▸ GIVEN DATA
=== Begin Enclosure ===

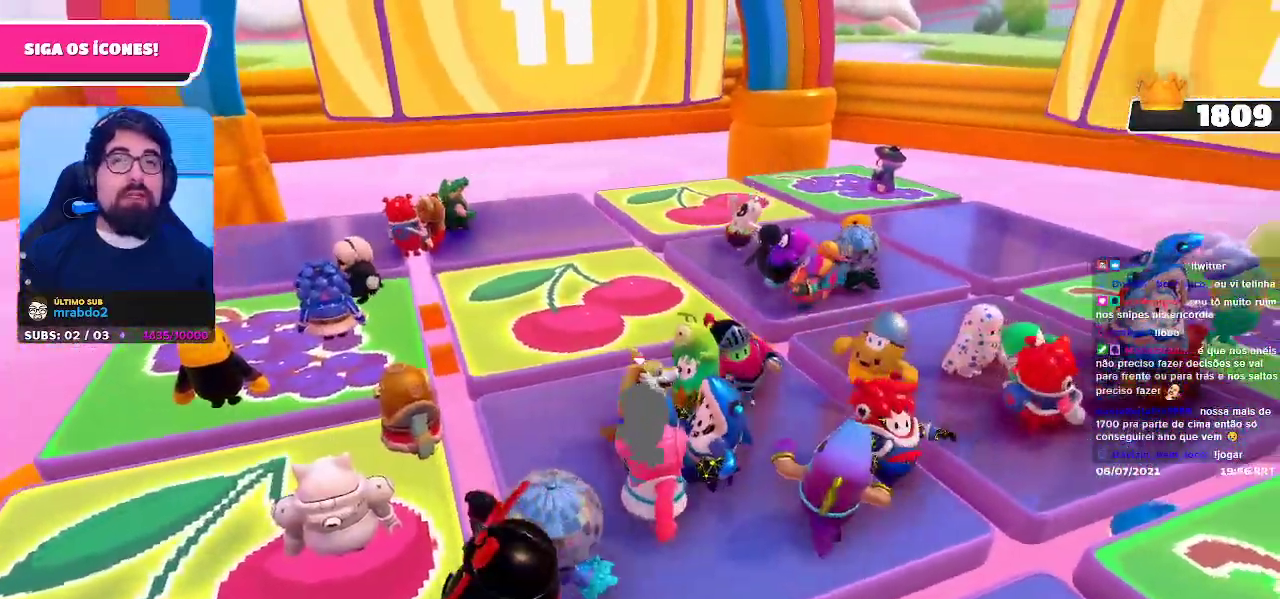
{"dt_ms": 500, "buttons": [], "left_stick": "right", "right_stick": "down-right", "events": [[83, "left_stick", "left"], [150, "left_stick", "down-left"], [283, "left_stick", "down-right"], [300, "right_stick", "down-right"], [400, "left_stick", "right"]]}
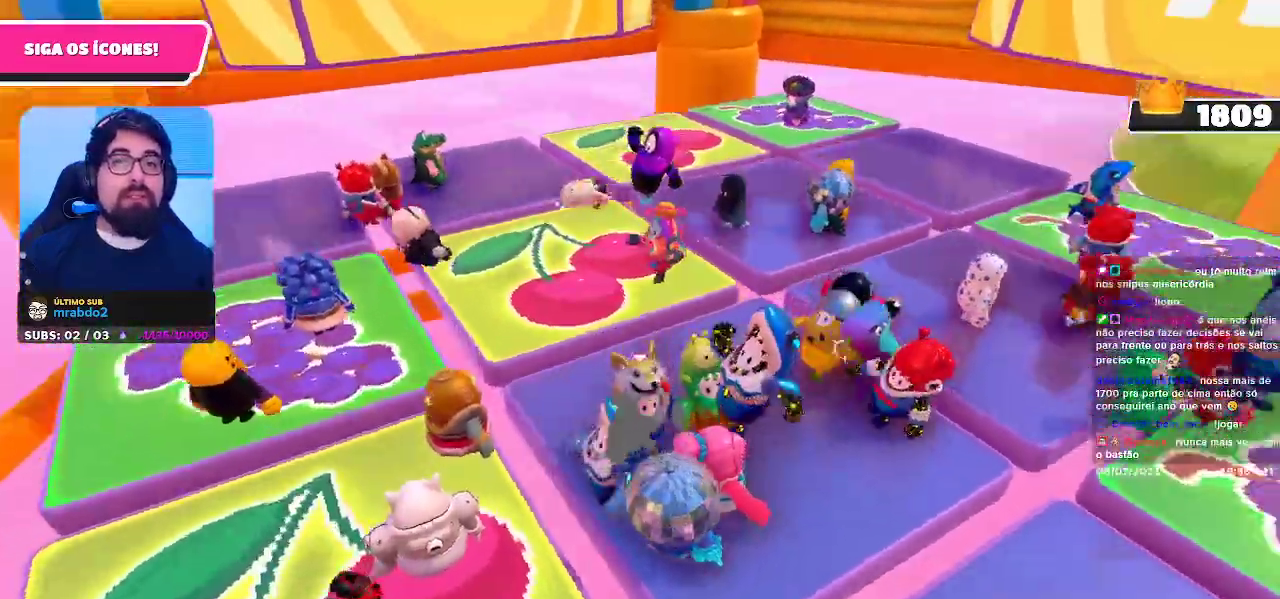
{"dt_ms": 500, "buttons": [], "left_stick": "up-right", "right_stick": "center", "events": [[50, "right_stick", "center"], [83, "left_stick", "up"], [200, "left_stick", "up-left"], [450, "left_stick", "up-right"]]}
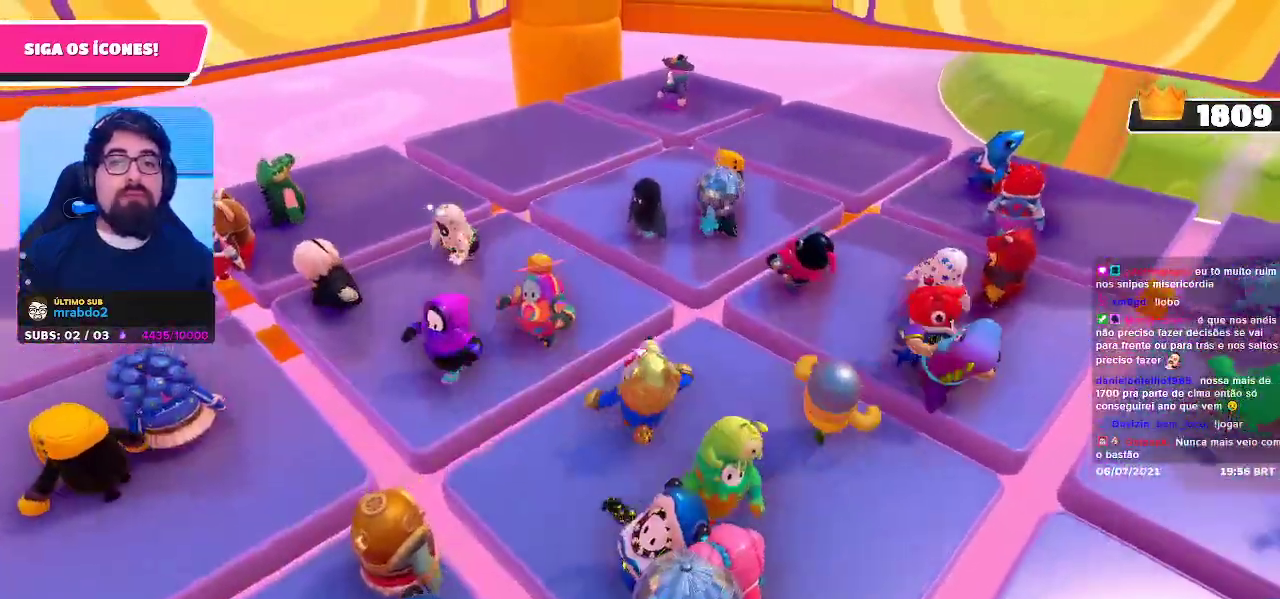
{"dt_ms": 500, "buttons": [], "left_stick": "down-left", "right_stick": "center", "events": [[150, "left_stick", "down-right"], [233, "left_stick", "down"], [250, "right_stick", "right"], [333, "left_stick", "down-left"], [417, "right_stick", "center"]]}
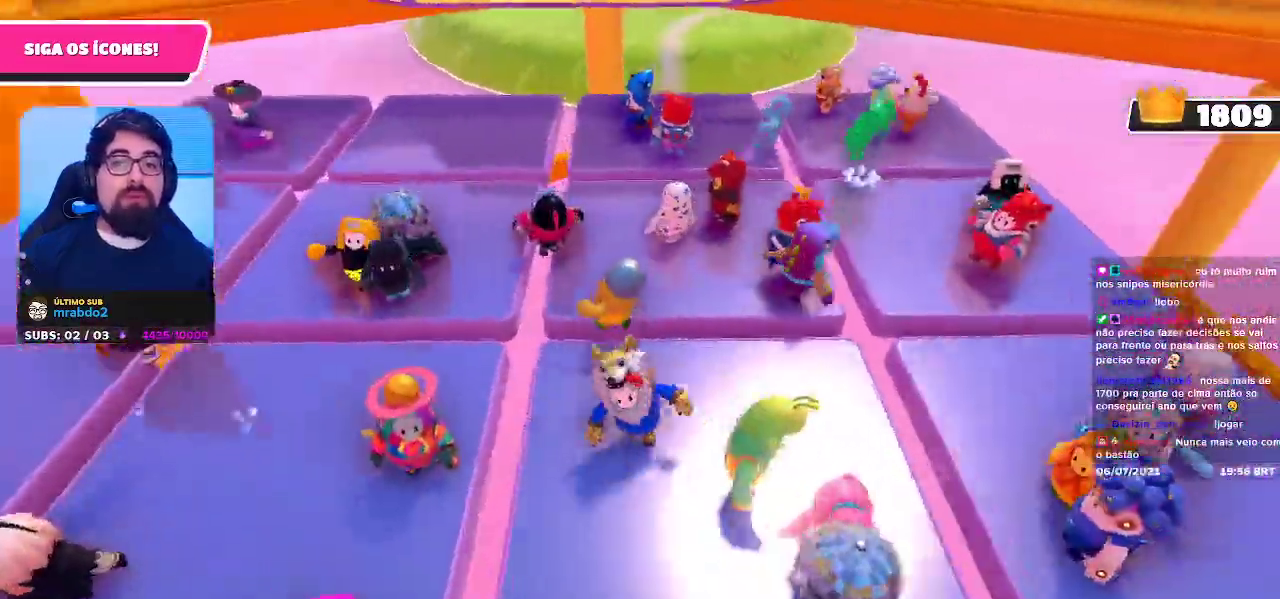
{"dt_ms": 500, "buttons": [], "left_stick": "down-left", "right_stick": "center", "events": [[17, "left_stick", "up-left"], [133, "left_stick", "up-right"], [267, "left_stick", "down-right"], [467, "left_stick", "down-left"]]}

=== End Enclosure ===

▸ REQUIRED ACTION
What are the lines of the data above that include the string "center"? Copy them.

▸ ANSWER FOR THE TASK
{"dt_ms": 500, "buttons": [], "left_stick": "up-right", "right_stick": "center", "events": [[50, "right_stick", "center"], [83, "left_stick", "up"], [200, "left_stick", "up-left"], [450, "left_stick", "up-right"]]}
{"dt_ms": 500, "buttons": [], "left_stick": "down-left", "right_stick": "center", "events": [[150, "left_stick", "down-right"], [233, "left_stick", "down"], [250, "right_stick", "right"], [333, "left_stick", "down-left"], [417, "right_stick", "center"]]}
{"dt_ms": 500, "buttons": [], "left_stick": "down-left", "right_stick": "center", "events": [[17, "left_stick", "up-left"], [133, "left_stick", "up-right"], [267, "left_stick", "down-right"], [467, "left_stick", "down-left"]]}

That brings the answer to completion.